Table 3: Prevention of SSI:
•  183/194 (94.3%) of RPs completed the survey (response rates per program range
50-100%). When asked about their compliance with hand hygiene, RPs had a mean
of 85.3% (surgery 79.2%, internal medicine 82.3%, pediatrics 92.7%, family medicine
85.2%, podiatry 80.7%, emergency medicine 87%, OB/GYN 92.1%, and transitional
82.5%). Podiatry RPs only answered questions related to SSI.
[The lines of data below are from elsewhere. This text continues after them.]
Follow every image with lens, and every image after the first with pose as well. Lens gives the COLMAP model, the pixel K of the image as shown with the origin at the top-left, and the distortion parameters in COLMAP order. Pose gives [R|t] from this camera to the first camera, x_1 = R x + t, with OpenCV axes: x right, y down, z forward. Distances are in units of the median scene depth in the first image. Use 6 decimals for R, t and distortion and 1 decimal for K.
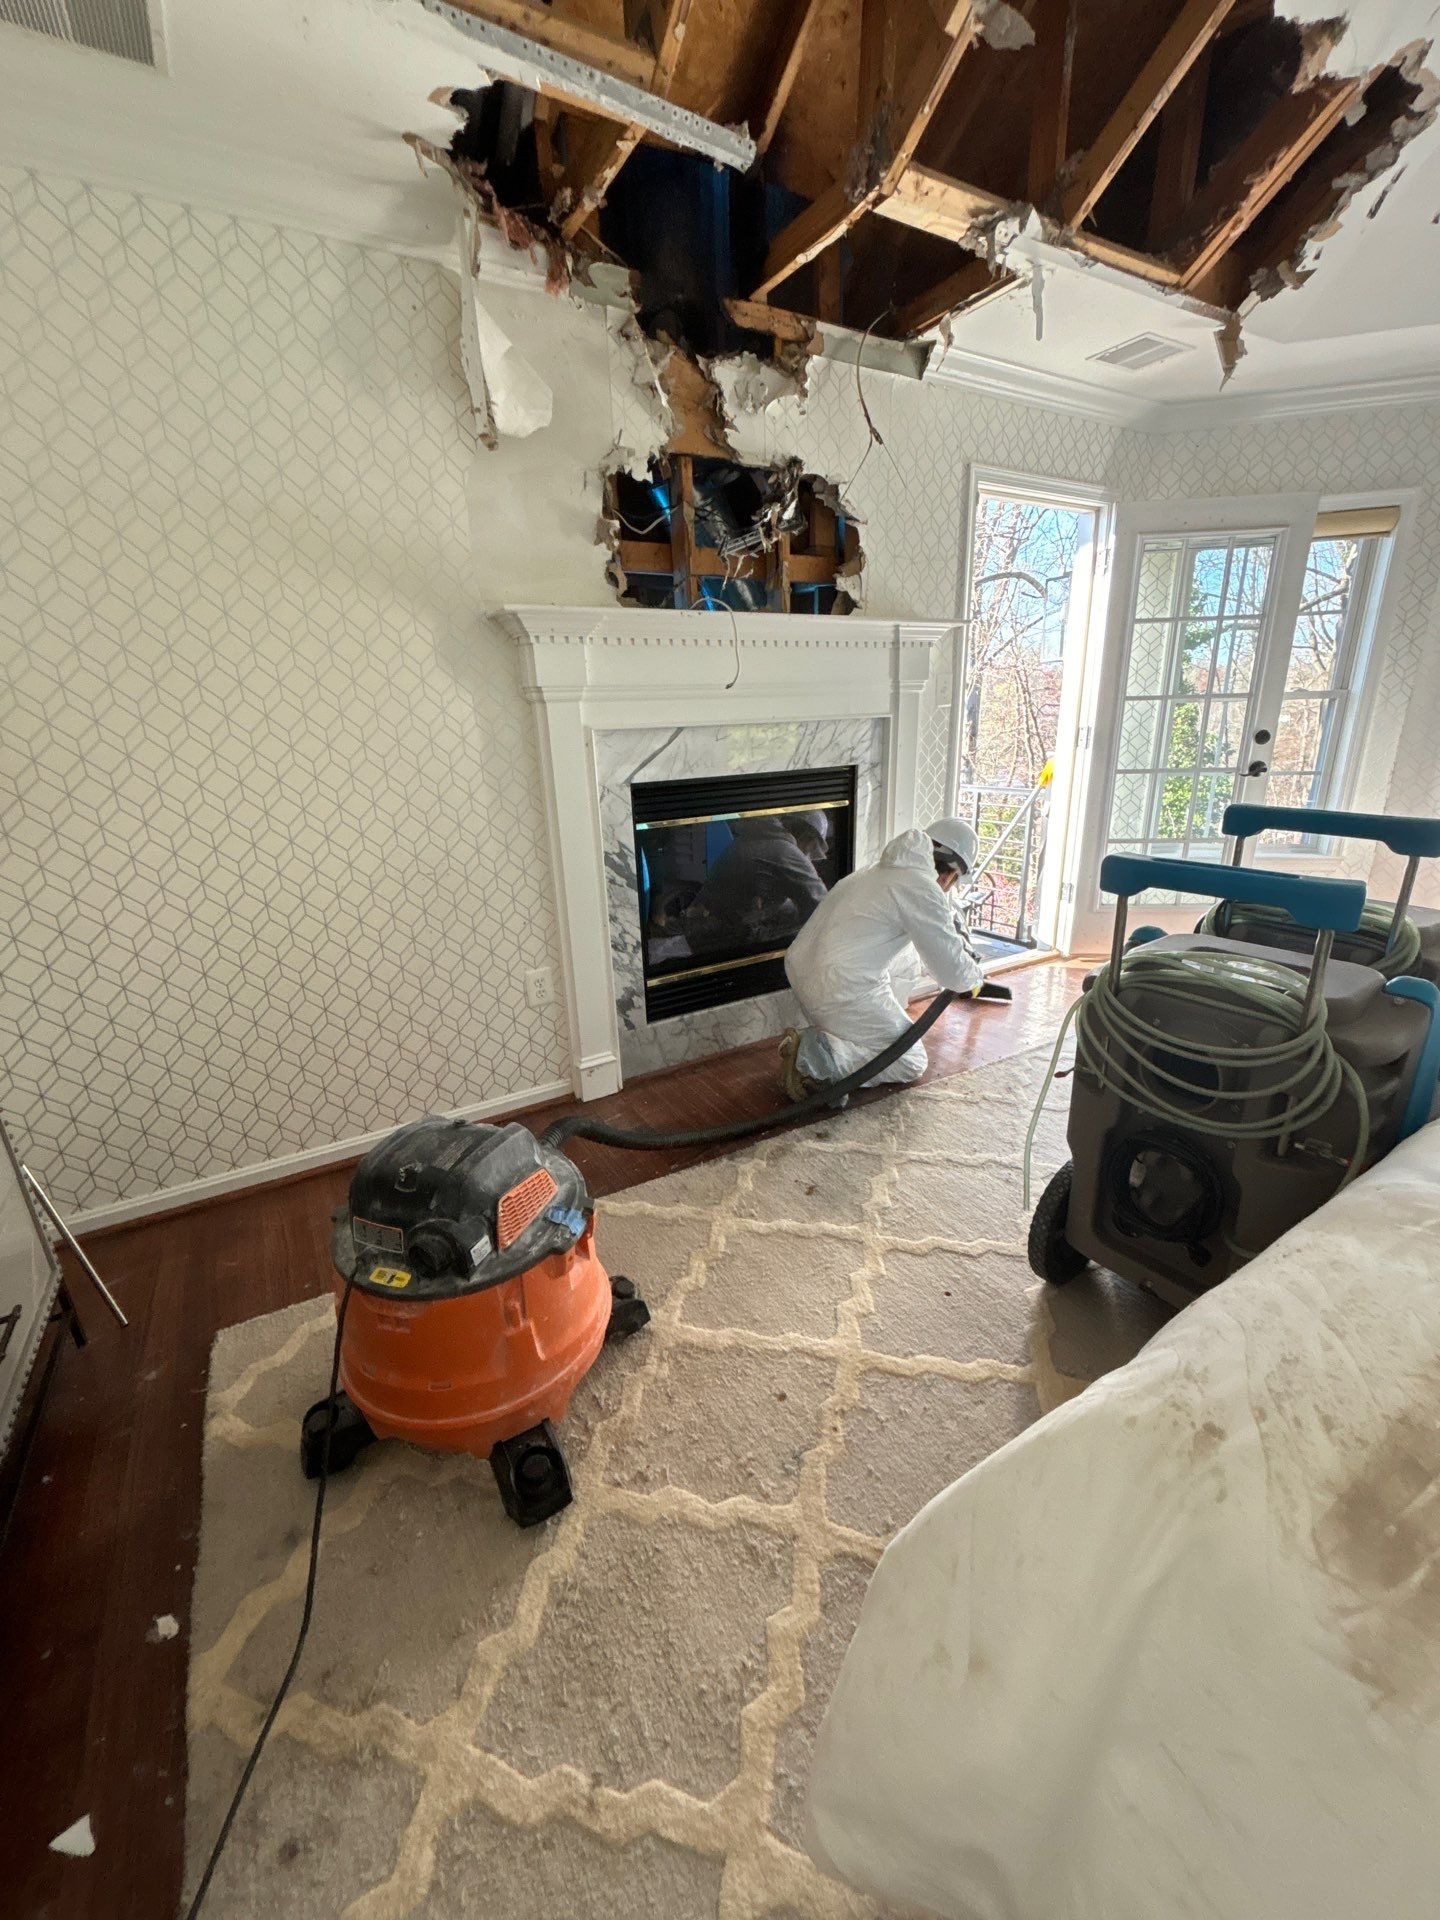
lens RADIAL K [[771.1, 0, 721.7], [0, 771.1, 962.5], [0, 0, 1]] dist [0.002389, 0.000515]
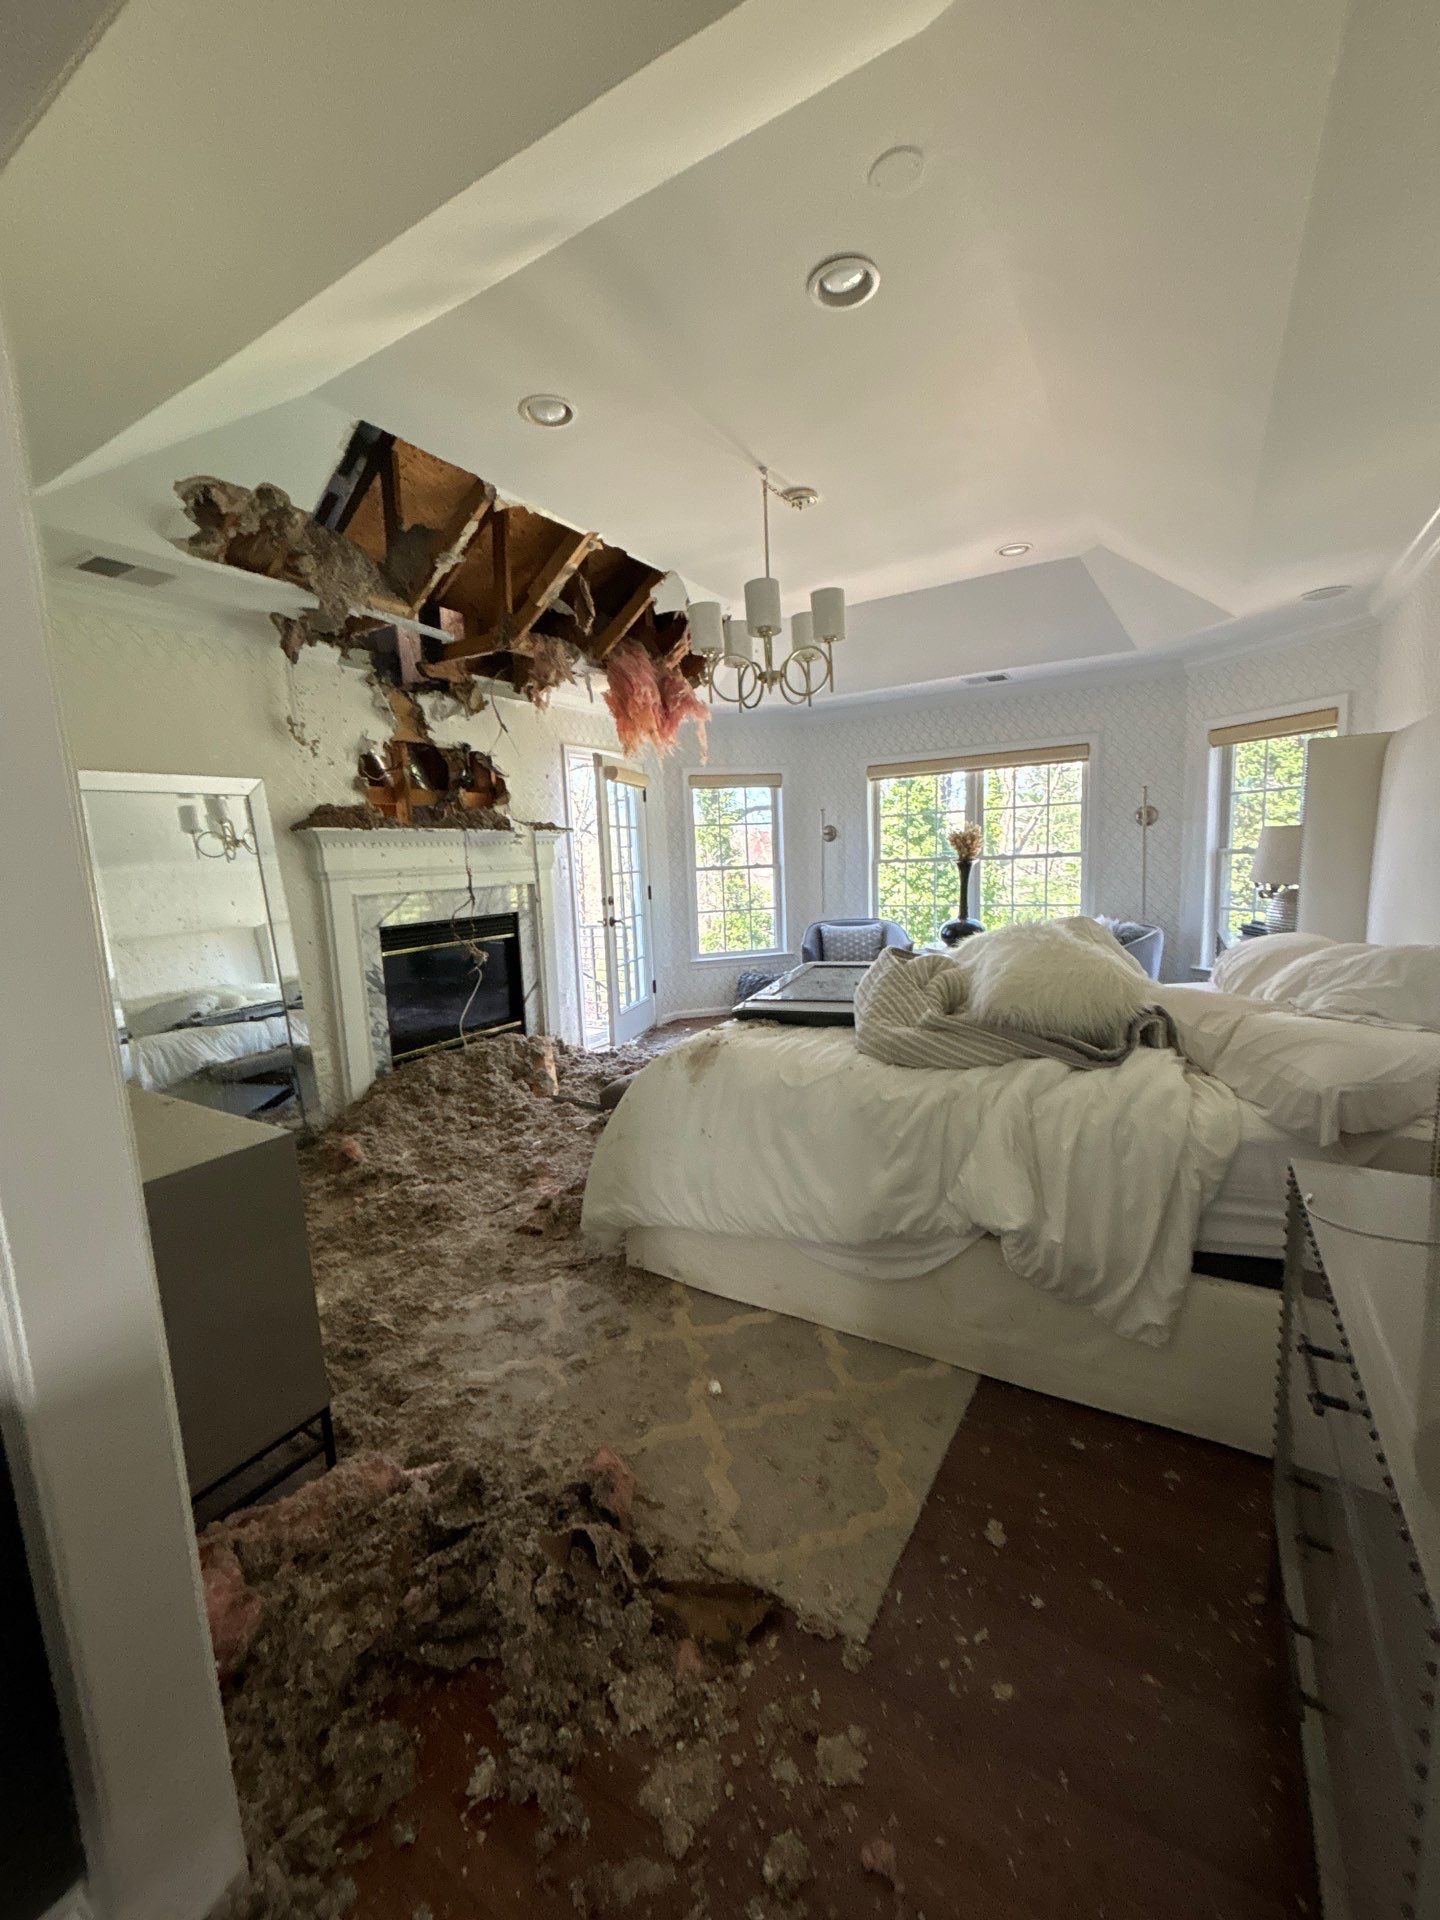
lens RADIAL K [[771.1, 0, 721.7], [0, 771.1, 962.5], [0, 0, 1]] dist [0.002389, 0.000515]
pose [[0.883733, -0.062576, 0.463788, -0.236013], [0.148733, 0.977194, -0.151559, 0.184193], [-0.443727, 0.202918, 0.872886, -0.686413]]
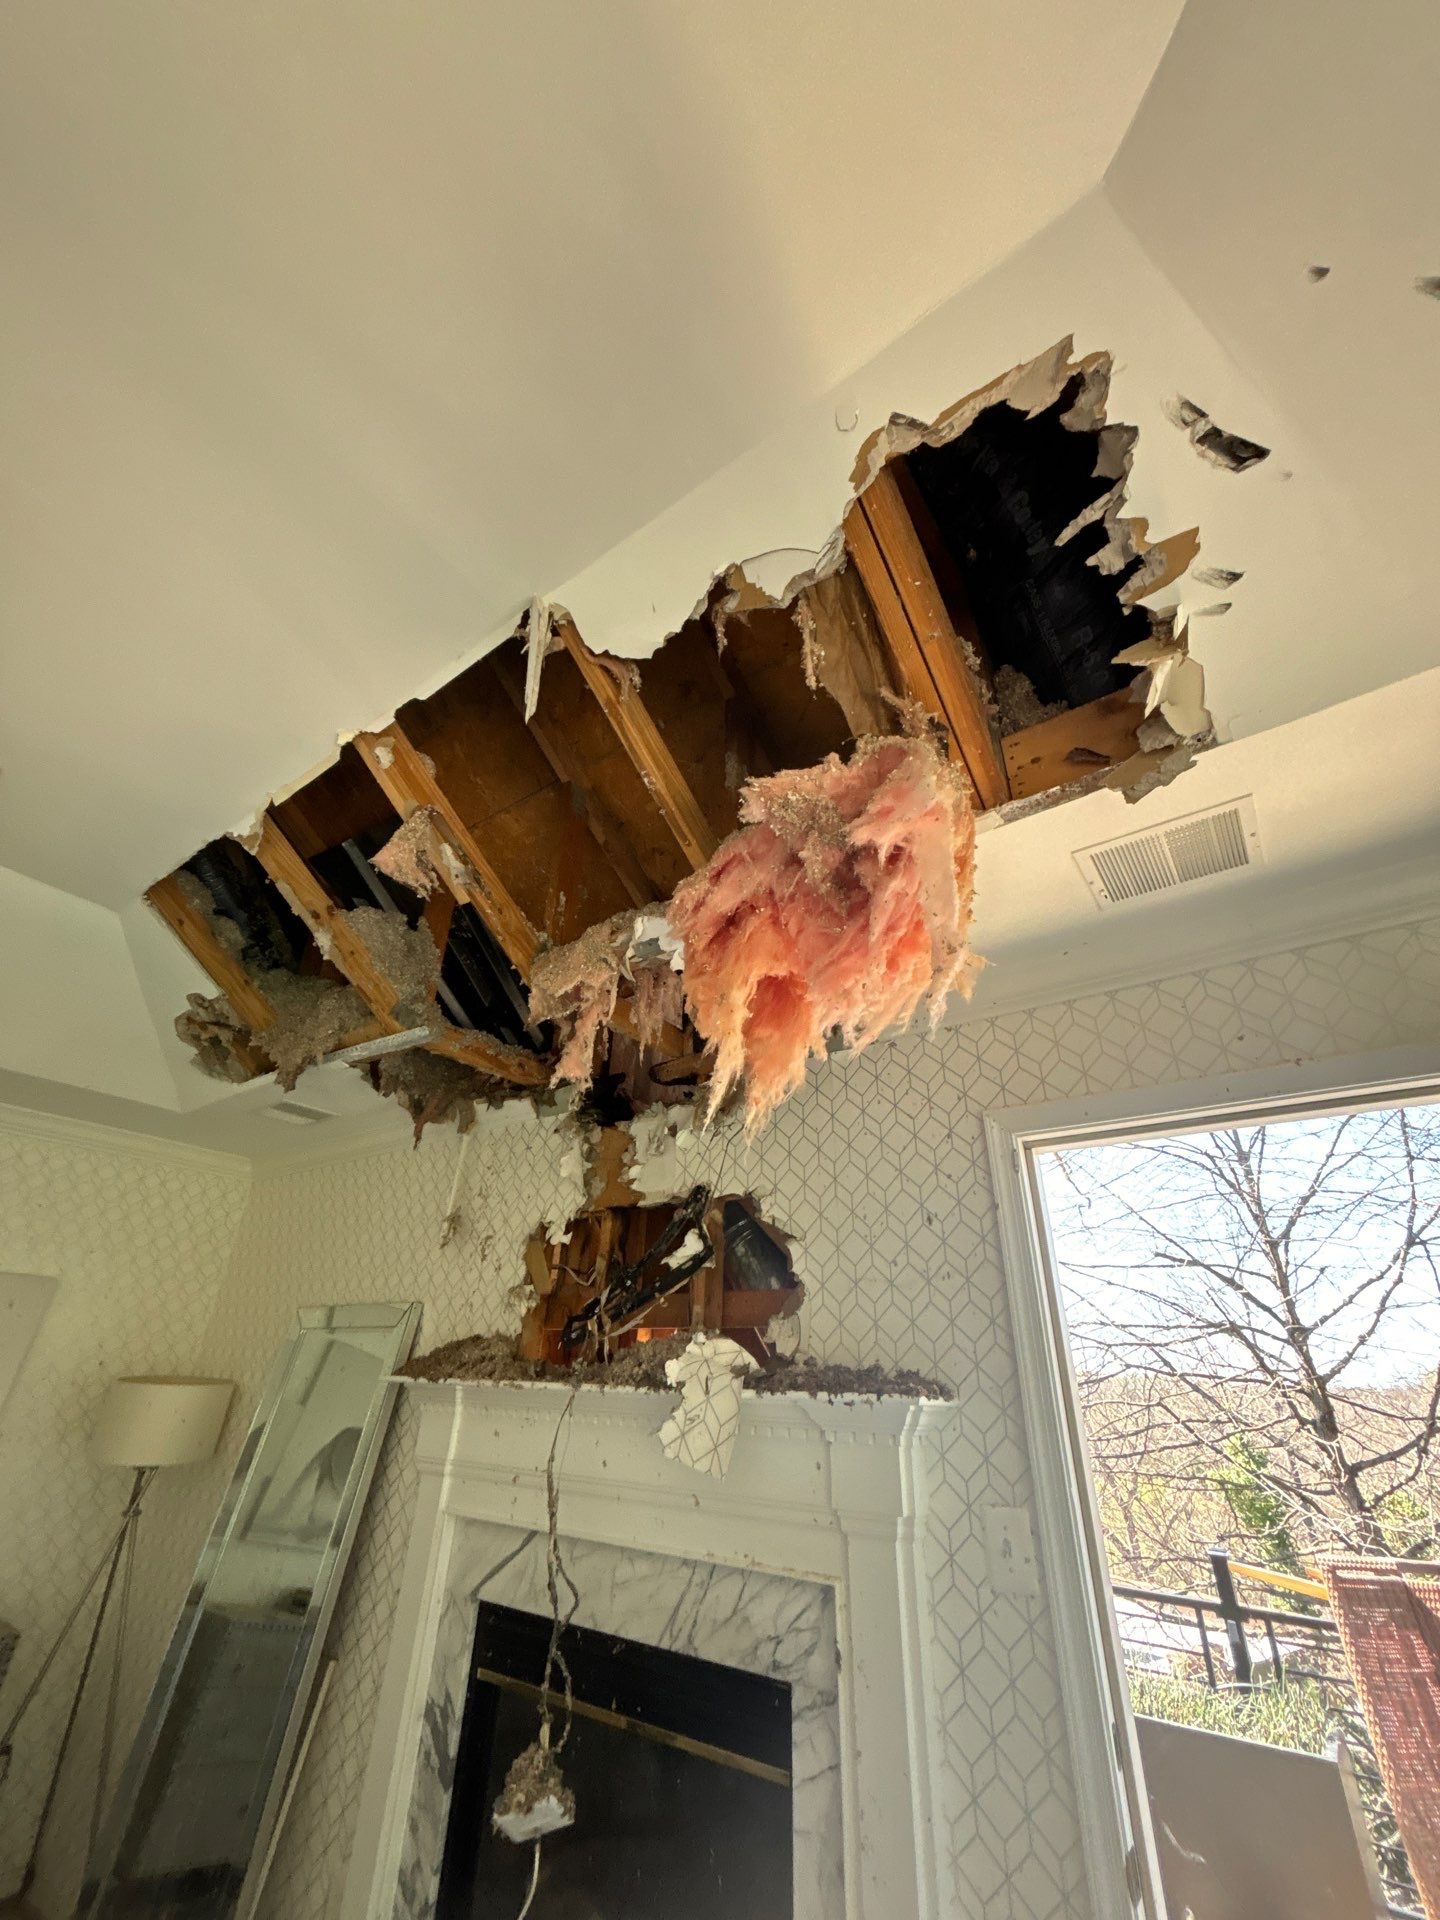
lens RADIAL K [[771.1, 0, 721.7], [0, 771.1, 962.5], [0, 0, 1]] dist [0.002389, 0.000515]
pose [[0.407671, -0.395303, -0.823128, 0.901677], [-0.321998, 0.781297, -0.534690, -0.400686], [0.854472, 0.483023, 0.191226, 0.744157]]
•  The results of the survey showed that RPs of some specialties (e.g., surgery) felt that
they had formal training on the procedures; in addition, they reported doing more
procedures that RPs from the different specialties. Each table represents the
answers of the RPs to the specific questions. The denominator varied depending on
the responses and we also provide the percentages of responses excluding those
who answered N/A.
Table 4: Prevention of VAP:
RPs play a significant role in the prevention of HAI. Ensuring adequate knowledge,
evaluating competencies, and assessing RP practice are key to efforts geared towards
preventing CAUTI, CLABSI, SSI, and VAP. Opportunities for improvement in CAUTI
prevention include education on the appropriate indications for urinary catheter use,
examining the need of training RPs with limited exposures to urinary catheter placement
procedures (e.g., considering simulation), and encouraging daily evaluation of further
device need. RPs varied in their reporting of training for CVC placement, and many of the
nonsurgical specialties had limited numbers of CVCs placed per year. Furthermore, the use
of ultrasound varied depending on the specialty. Simulation and the using ultrasound
guidance during CVC placement may reduce complication risks and prevent RPs from
resorting to less than optimal lines (e.g. femoral). Additional opportunities reside in
improving the use of the checklist and the daily evaluation of catheter necessity. For SSI
prevention, ensuring competencies related to antiseptic surgical site preparation will
improve the practice in surgery and likely lead to lower SSI risk. Further education may be
sought for the type of antimicrobial prophylaxis used, the duration, and redosing incases
with prolonged duration. Additional measures include education on risks related to surgical
technique and OR traffic. For VAP prevention, we suggest providing more formal training of
risks for VAP, and promoting the importance of prompt extubation when possible. Finally,
we identified areas for improvement for VAP diagnosis for the different programs surveyed.
Conclusions
For hospitals that train RPs, it is important to link the education to competencies and
practice. Evaluating RP knowledge and practice are important steps to start improvement
efforts. With gaps identified, we plan to address them for each residency program through
education and reassess any changes over time. Future efforts may focus on integrating
certain areas in the Milestone process that all programs are expected to implement.